The left has a bigoted and backward view about who supports Nigel Farage. Now they’re in for a shock.

Nigel-Farage-gay-vote

Nigel Farage is getting the gay vote, but for a worrying reason (Image: Getty)

Sneering lefties regularly damn Nigel Farage’s support as “gammon”. The slur is designed to bring to mind red-faced and angry old white men, raging against immigrants, the EU, Labour and trans activists, while sticking national flags onto lampposts at every opportunity. It’s cruel and condescending, and deliberately so. The aim is to shame them into silence, and punish them for backing Brexit. Yet not all those planning to vote for Nigel Farage’s Reform UK party conform to this insulting stereotype. Quite the reverse.

Farage is picking up support from an unlikely segment of the population, one traditionally seen as liberal and left-wing by default. The type of people who might read The Guardian and vote Labour, Green or, if they were feeling a little bit right-wing that day, Lib Dem. Never those reactionary old Tories, and never, never Nigel Farage. But that’s no longer true.

I’m talking about the UK’s gay population, which is rallying to Reform. No longer militantly left-wing, they’re taking pride in Nigel. Not gammon, but gay. What’s going on?

Reform UK is now the most popular party amongst gay and bisexual British men, with 25% saying they’d vote for Farage, according to research from More in Common. That compares with 19% for Zack Polanski’s Green Party.

Now, Farage hasn’t suddenly gone woke. He’s not calling for greater rights for LGBTQ+. There’ll be no rainbow-flagged Reform float at the next Pride parade. Not with 10 Reform-led councils refusing to fly the Pride flag. Most gay voters still lean left, but a growing number don’t. It’s an interesting and unexpected trend. And it tells something troubling about the direction of UK politics today.

* * *

● Activity 1:
Answer these questions about the article on Nigel Farage's support:
(a) What slur do the article's "sneering lefties" use for Farage's support?
(b) According to More in Common, what share of gay and bisexual British men say they would vote for Farage?
(c) How many Reform-led councils are refusing to fly the Pride flag?
● Activity 2:
From the article on Nigel Farage's support, return the stretch from "The left has" through "Quite the reverse.", copied word for word.

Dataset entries

* * *

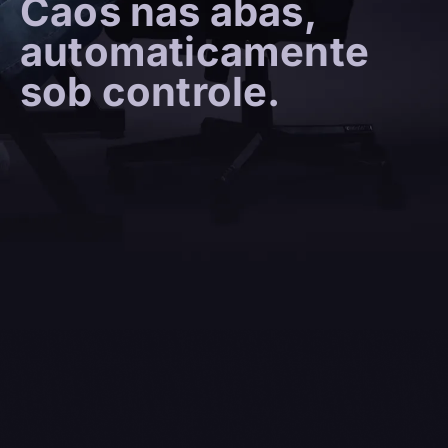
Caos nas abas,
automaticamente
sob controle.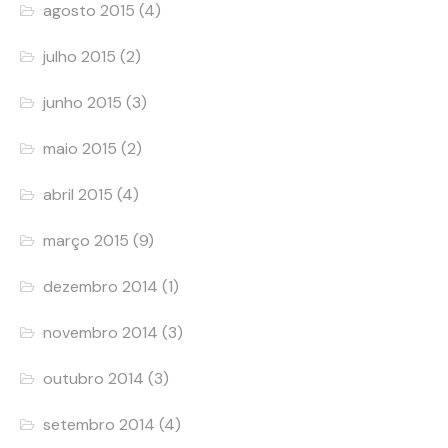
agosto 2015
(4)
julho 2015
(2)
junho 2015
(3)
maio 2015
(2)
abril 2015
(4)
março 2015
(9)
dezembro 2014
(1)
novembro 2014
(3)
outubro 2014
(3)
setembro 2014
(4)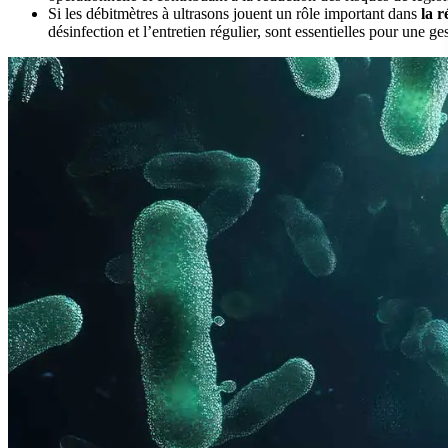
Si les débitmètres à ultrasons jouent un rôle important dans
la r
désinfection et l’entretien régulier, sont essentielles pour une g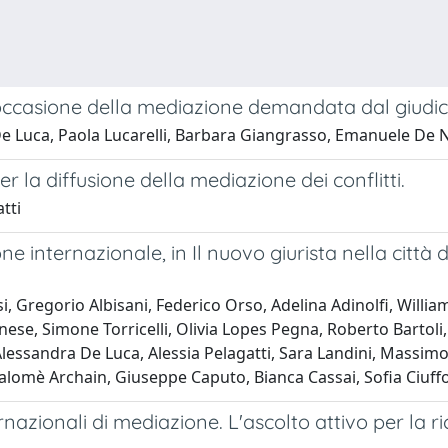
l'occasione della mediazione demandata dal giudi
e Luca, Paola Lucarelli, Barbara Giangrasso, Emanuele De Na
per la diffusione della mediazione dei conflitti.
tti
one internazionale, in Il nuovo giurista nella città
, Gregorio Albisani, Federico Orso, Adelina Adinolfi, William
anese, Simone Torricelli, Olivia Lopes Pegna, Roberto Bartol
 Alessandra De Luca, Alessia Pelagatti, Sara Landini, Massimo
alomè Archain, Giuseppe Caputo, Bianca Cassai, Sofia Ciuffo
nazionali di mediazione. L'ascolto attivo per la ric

* * *

● Written solution 1:
(a) "Gammon"
(b) 25%
(c) 10

● Written solution 2:
The left has a bigoted and backward view about who supports Nigel Farage. Now they’re in for a shock.

Nigel-Farage-gay-vote

Nigel Farage is getting the gay vote, but for a worrying reason (Image: Getty)

Sneering lefties regularly damn Nigel Farage’s support as “gammon”. The slur is designed to bring to mind red-faced and angry old white men, raging against immigrants, the EU, Labour and trans activists, while sticking national flags onto lampposts at every opportunity. It’s cruel and condescending, and deliberately so. The aim is to shame them into silence, and punish them for backing Brexit. Yet not all those planning to vote for Nigel Farage’s Reform UK party conform to this insulting stereotype. Quite the reverse.